According to the SEC’s order, the charges stem from the aftermath of Three Arrows Capital’s default on a margin call in June 2022. This default resulted in approximately a $1 billion loss for Genesis, significantly impacting its financial stability. However, the SEC alleges that DCG and Moro downplayed the severity of the situation and misrepresented the steps taken to mitigate the damage.
The SEC claims that Moro made false and misleading statements on Twitter following the default, portraying Genesis’s balance sheet as strong and falsely asserting that the risk associated with the default had been mitigated.

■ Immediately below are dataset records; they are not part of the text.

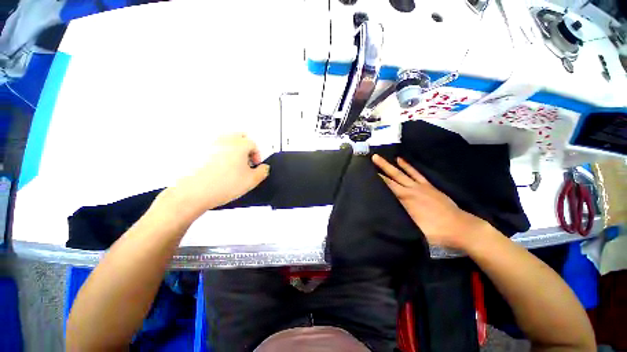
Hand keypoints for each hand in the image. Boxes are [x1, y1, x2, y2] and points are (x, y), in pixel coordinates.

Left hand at [167, 134, 269, 219]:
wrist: (194, 192)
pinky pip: (214, 147)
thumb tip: (264, 168)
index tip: (255, 165)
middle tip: (246, 160)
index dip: (257, 155)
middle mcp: (224, 140)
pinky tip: (220, 168)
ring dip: (233, 149)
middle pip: (239, 136)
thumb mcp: (252, 181)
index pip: (253, 144)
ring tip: (233, 165)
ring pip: (226, 140)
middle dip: (246, 147)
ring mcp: (210, 144)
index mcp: (239, 145)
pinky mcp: (198, 151)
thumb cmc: (221, 185)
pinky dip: (220, 153)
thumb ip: (263, 172)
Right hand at [372, 154, 490, 249]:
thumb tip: (382, 215)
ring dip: (391, 164)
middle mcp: (411, 190)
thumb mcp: (414, 229)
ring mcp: (421, 186)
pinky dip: (408, 166)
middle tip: (373, 157)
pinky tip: (401, 160)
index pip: (388, 186)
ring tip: (382, 157)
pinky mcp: (428, 186)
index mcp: (406, 200)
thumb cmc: (436, 231)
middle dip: (382, 166)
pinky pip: (416, 173)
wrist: (461, 229)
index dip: (378, 178)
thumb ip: (398, 219)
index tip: (368, 171)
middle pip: (394, 176)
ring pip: (403, 173)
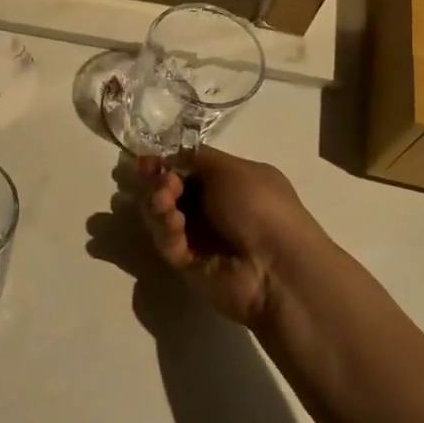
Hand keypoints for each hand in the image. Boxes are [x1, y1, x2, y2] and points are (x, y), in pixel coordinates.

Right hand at [136, 146, 327, 327]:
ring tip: (164, 202)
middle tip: (163, 184)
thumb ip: (195, 157)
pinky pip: (167, 241)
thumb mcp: (230, 168)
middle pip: (171, 190)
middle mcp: (215, 208)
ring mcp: (201, 237)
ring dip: (159, 204)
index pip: (190, 168)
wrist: (276, 267)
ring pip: (164, 214)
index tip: (147, 162)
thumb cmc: (260, 207)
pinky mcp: (189, 263)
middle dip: (160, 183)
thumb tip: (170, 155)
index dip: (167, 163)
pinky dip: (165, 230)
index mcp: (231, 182)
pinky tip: (174, 226)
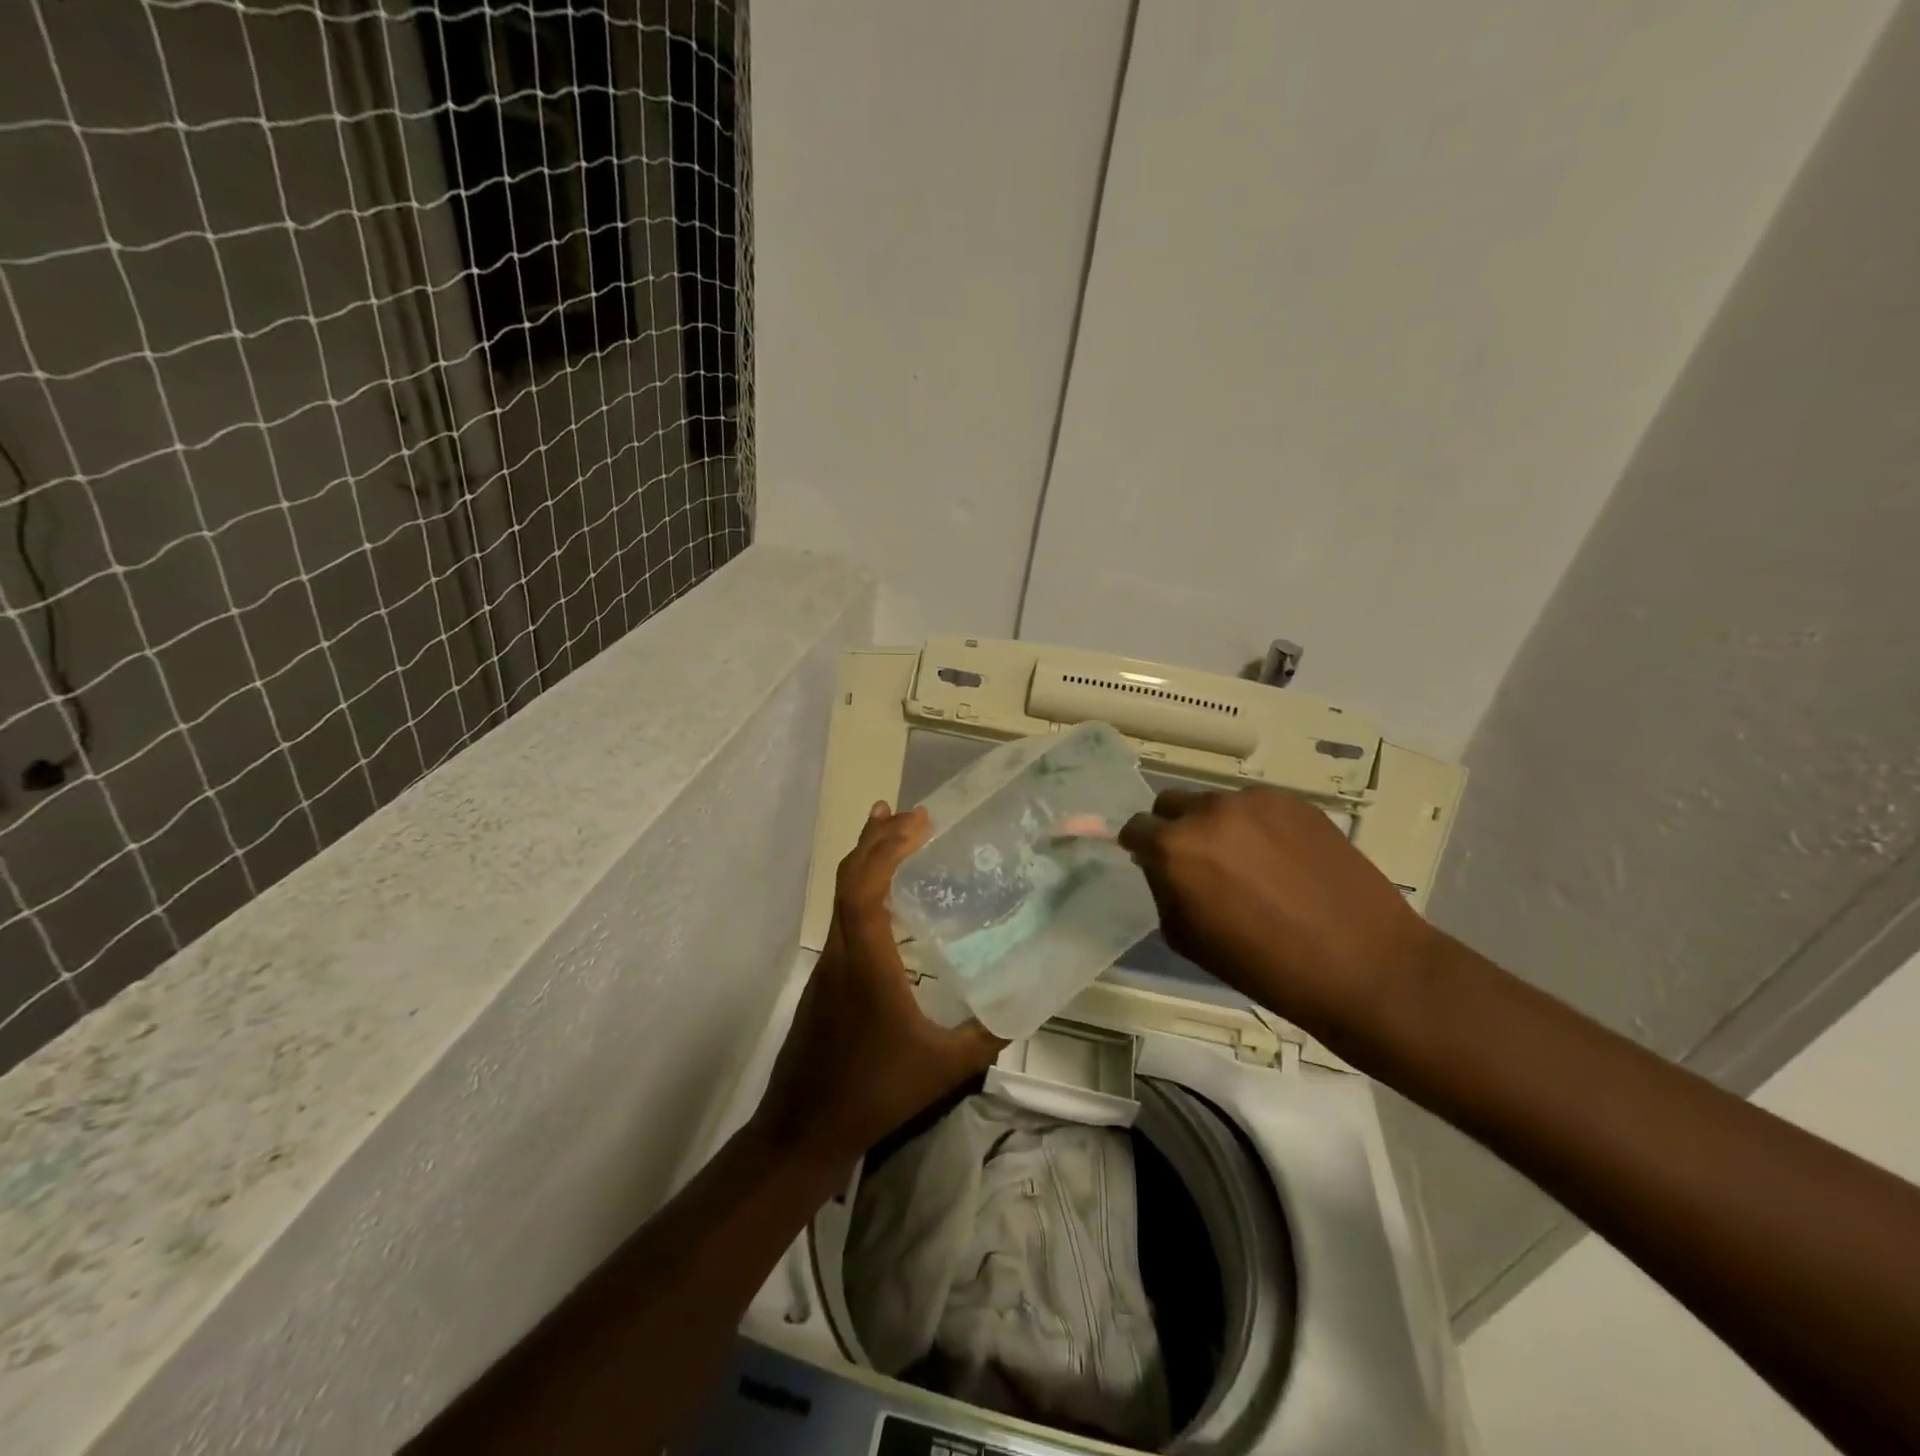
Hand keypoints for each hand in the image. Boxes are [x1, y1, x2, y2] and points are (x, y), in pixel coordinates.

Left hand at [752, 802, 1005, 1169]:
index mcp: (867, 964)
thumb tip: (1024, 1006)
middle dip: (877, 838)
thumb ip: (986, 1035)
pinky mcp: (825, 978)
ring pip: (841, 894)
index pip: (866, 887)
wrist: (803, 1128)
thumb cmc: (874, 1093)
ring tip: (893, 831)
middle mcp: (842, 952)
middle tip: (911, 813)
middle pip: (849, 878)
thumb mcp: (943, 1067)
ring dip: (867, 858)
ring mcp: (828, 964)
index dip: (887, 847)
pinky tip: (884, 896)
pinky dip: (862, 888)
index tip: (919, 822)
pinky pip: (843, 915)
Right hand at [1118, 787, 1440, 1040]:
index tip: (1152, 863)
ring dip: (1218, 826)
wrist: (1364, 964)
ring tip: (1250, 864)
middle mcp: (1209, 811)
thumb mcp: (1187, 939)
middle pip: (1172, 804)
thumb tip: (1161, 866)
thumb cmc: (1265, 966)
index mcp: (1175, 848)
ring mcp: (1255, 800)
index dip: (1140, 847)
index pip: (1136, 828)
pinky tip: (1283, 860)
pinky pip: (1257, 807)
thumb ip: (1164, 890)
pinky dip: (1257, 826)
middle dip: (1175, 829)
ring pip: (1216, 804)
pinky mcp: (1295, 801)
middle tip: (1200, 863)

DCG executives reportedly retweeted some of these misleading statements.
Furthermore, the SEC alleges that after DCG and Genesis entered into a 10-year promissory note, Moro, with the knowledge and participation of DCG personnel, misleadingly tweeted that DCG had ensured Genesis had “adequate capital to operate.” In reality, the SEC contends, DCG had not transferred any capital to Genesis.
“It is vital that companies and their officers speak truthfully to the investing public, especially in times of financial instability or turmoil,” stated Sanjay Wadhwa, Acting Director of the SEC’s Division of Enforcement. “The Commission found that DCG and Moro fell short in that regard. Rather than being transparent about Genesis’s financial condition and DCG’s efforts to ensure Genesis’s continued operation, DCG and Moro painted a misleadingly rosy picture.”
Without admitting or denying the SEC’s findings, DCG and Moro have agreed to a cease-and-desist order and will pay civil penalties. DCG will pay $38 million, and Moro will pay $500,000.